[FRIAM] merging with the mob

Nick Thompson nickthompson at earthlink.net
Thu Jan 25 11:42:52 EST 2018


Apologies for arriving late at the party and then quibbling, but .... I assume we all agree that not all groups of people with a common set of values and interests are "mobs".  As I wrote in a 

BRILLIANT POST

…a week or so back, not all group thought is Group Think.  To believe otherwise is libertarian GroupThink.  

 

Nick 

 

Nicholas S. Thompson

Emeritus Professor of Psychology and Biology

Clark University

http://home.earthlink.net/~nickthompson/naturaldesigns/

 

-----Original Message-----
From: Friam [mailto:friam-bounces at redfish.com] On Behalf Of ? u???
Sent: Thursday, January 25, 2018 9:05 AM
To: FriAM <friam at redfish.com>
Subject: Re: [FRIAM] merging with the mob

 

On 01/25/2018 05:39 AM, Marcus Daniels wrote:

> My take is that they wanted someone that would project into their (lower dimensional) tribal space in a seamless way.   It was an important part of how they got along.  

>    

> You alluded to collective measures of fitness.   A progressive’s measure of fitness is not unlike Shannon entropy – let a thousand flowers bloom.   A conservative, however, fears that entropy will be too costly and that people will forget previous fit strategies.   In principle, maximizing entropy could push out cultural norms since that is copied information.  Imagine a finite length bit string representing a program where skills related to football were sacrificed for skills related to curling or dancing (or more esoteric topics).  If you think that the available bit string is short, that then one might worry about locally (or universally) promoting the `right’ cultural information in order for people to get along.

 

That's a great way to characterize the individualist vs. communitarian dichotomy.  But I still think it's too false.  The available bit string is so large it may as well be infinite.  I could go further, I think, and assert that it's binned so thoroughly (hierarchically even) that it might as well not even be a discrete list at all.  But what I'm going to say doesn't depend on the continuity of that machine.

 

If the "metaphors everywhere" people are right, then it's reasonable to infer learning to use football as social grease would be trivial as long as the learner already has *some* form of grease.  E.g. if one's used to schmoozing with colleagues in terms of ballroom dancing, that person can learn just enough of the rules and norms of football fans (and to whatever extent necessary, of the game, players, owners, etc.) and map that schema onto their extant ballroom dancing schema.  We can do that analogizing because our "bit string" is reflective, parts of the bit string turn on or off other parts of it, chunk parts of it, etc.  Of course, some domains select for different types of machine.

 

The real trick, I think, lies in whether "conservatism" assumes less adaptability.
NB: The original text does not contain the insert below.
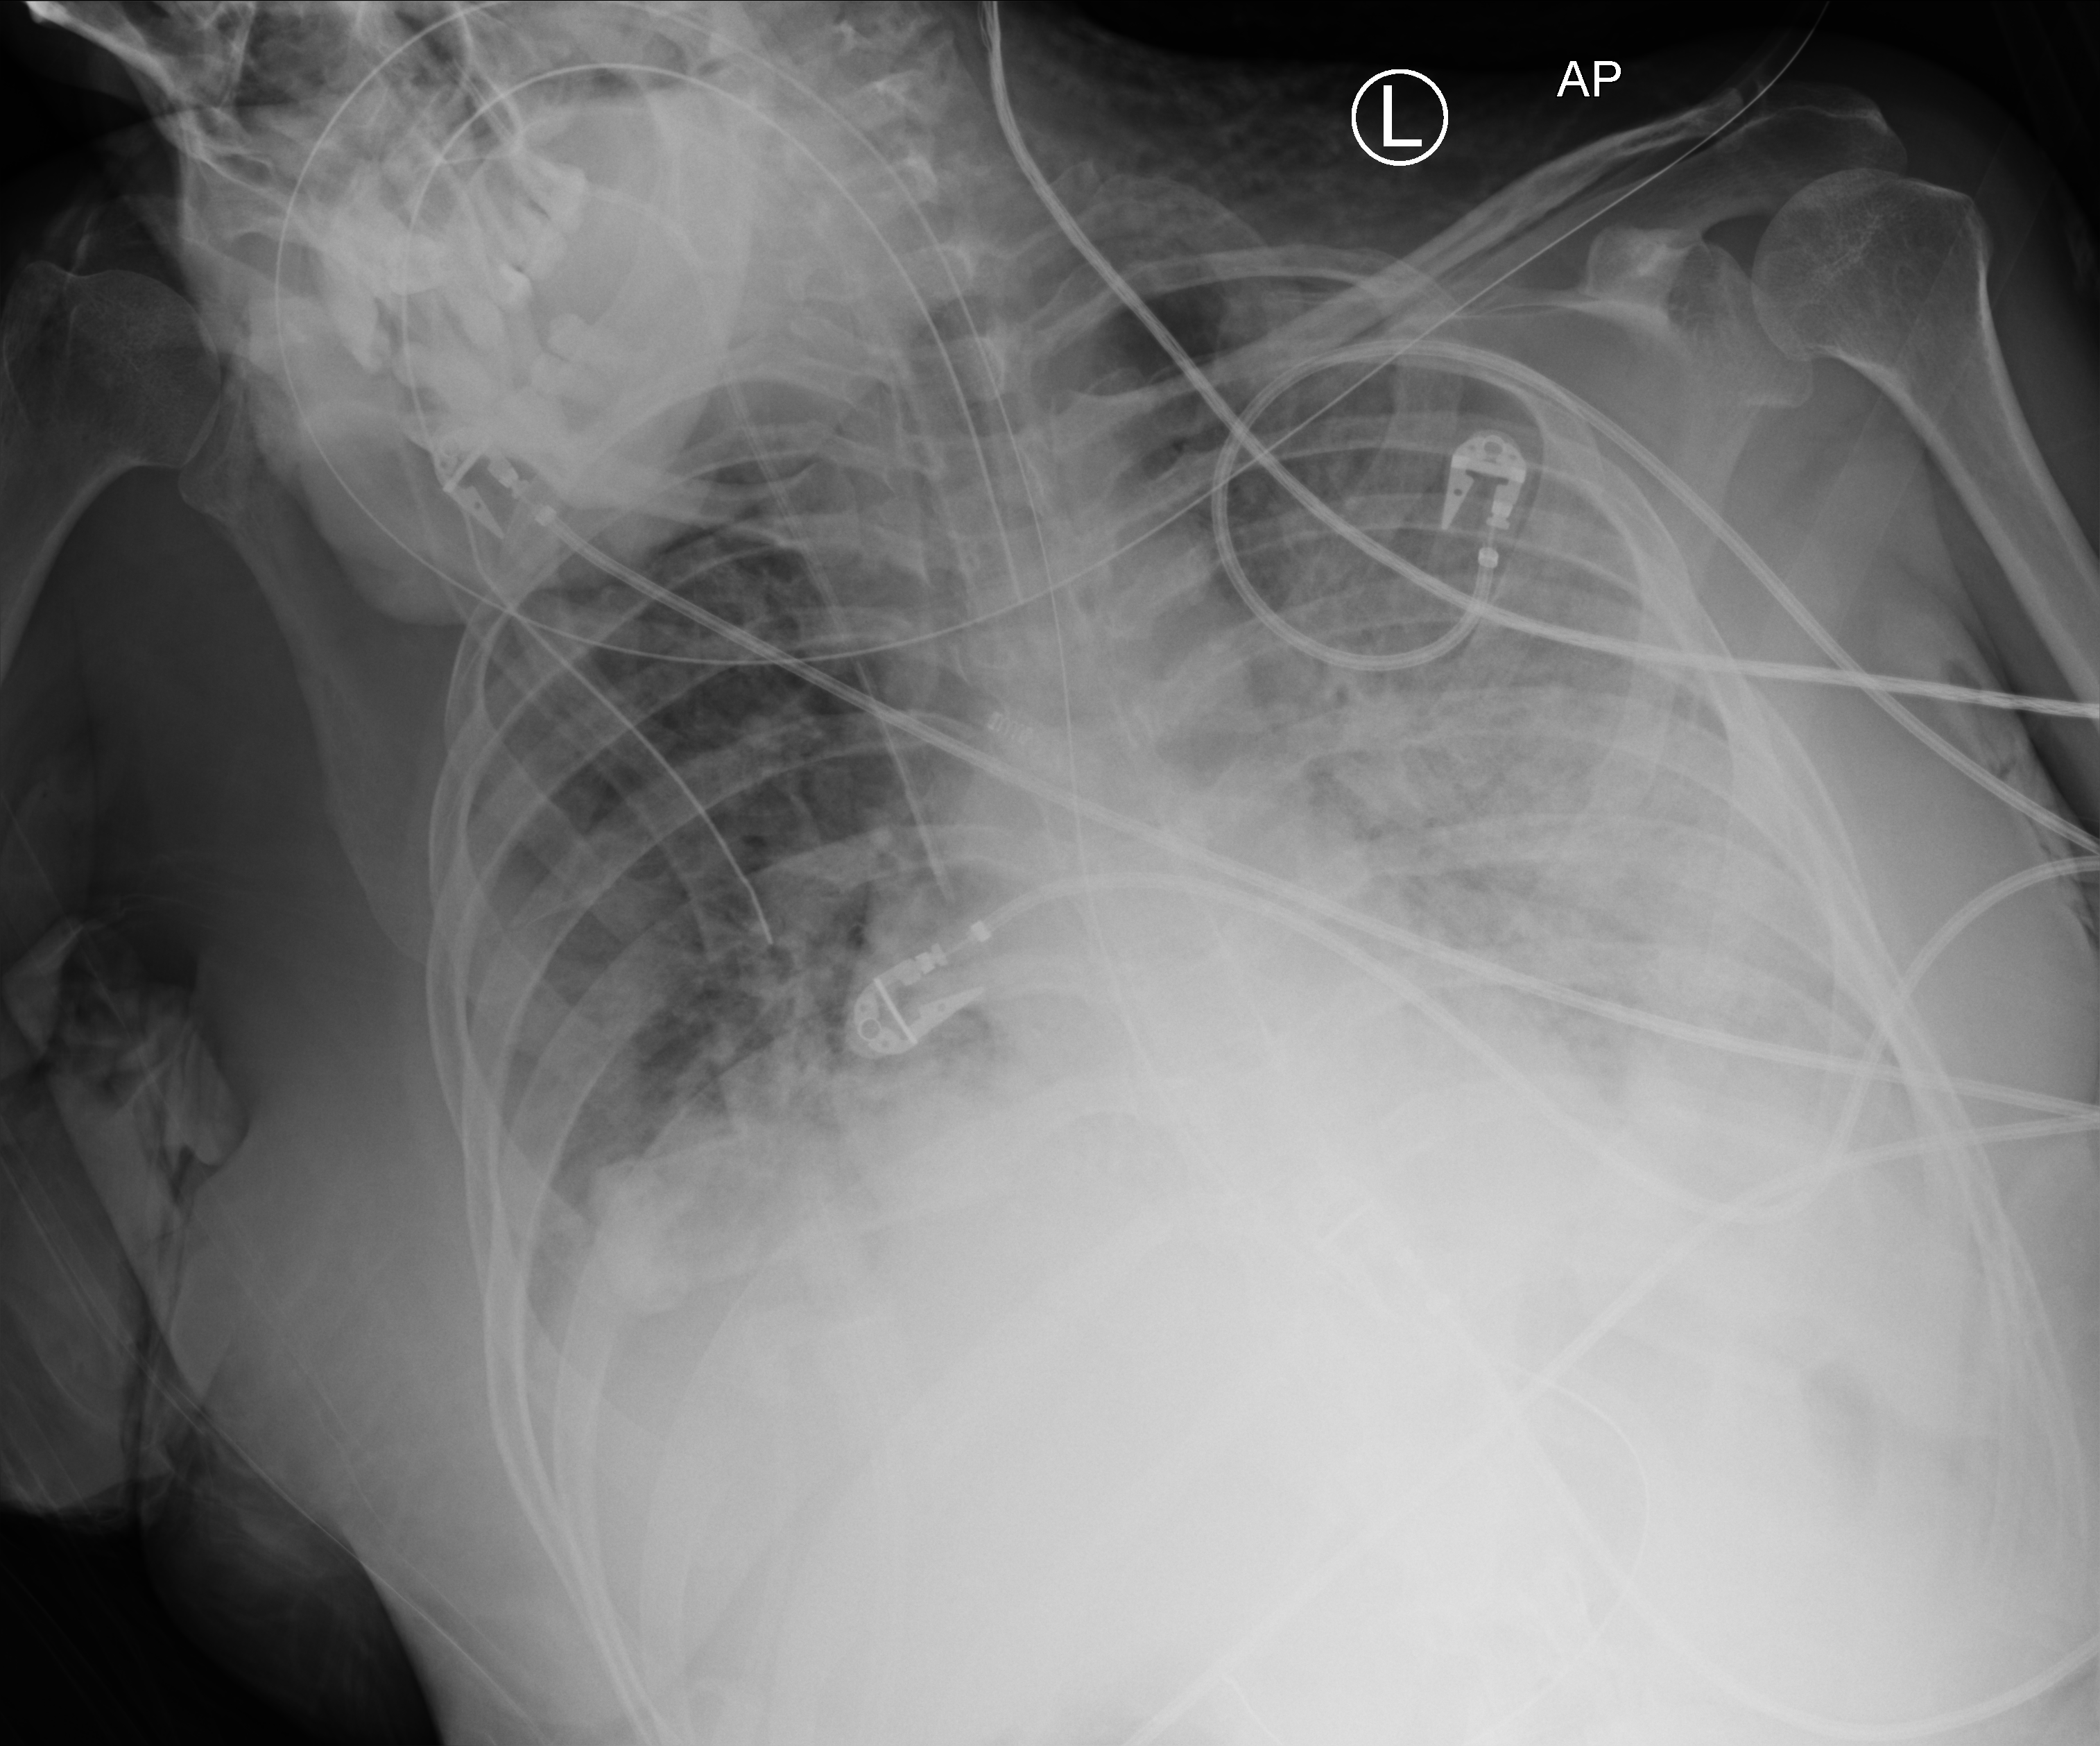
Bedside chest radiograph (computed radiography), anteroposterior (AP) projection. Adult patient hospitalised with COVID-19, age 18–59 years.
Admission-level facts for this patient (not findings on this image; timing relative to this image not recorded): diabetes (admission record): yes.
Neoliberals, typically called "conservative" these days, should be comfortable with high entropy strategies because a tactic that emerged before will *re-emerge* if it's still appropriate.  But authoritarian conservatives probably wouldn't.  Similar binning can occur on the progressive's side.  Those football fans you met with are probably a bit authoritarian, regardless of whether they're progressive or conservative, ultimately.

 

Regardless of all my rhetoric, though, I think I see the point.  A highly adaptive person may find it easy and good to sometimes merge with the mob, then decouple for awhile, then merge with another mob, etc.  But a less adaptive person may accidentally *fall* into some form of groupthink and never find the opportunity to escape. That reduces my point to one of "be careful of falling into the groupthink trap that is individualism".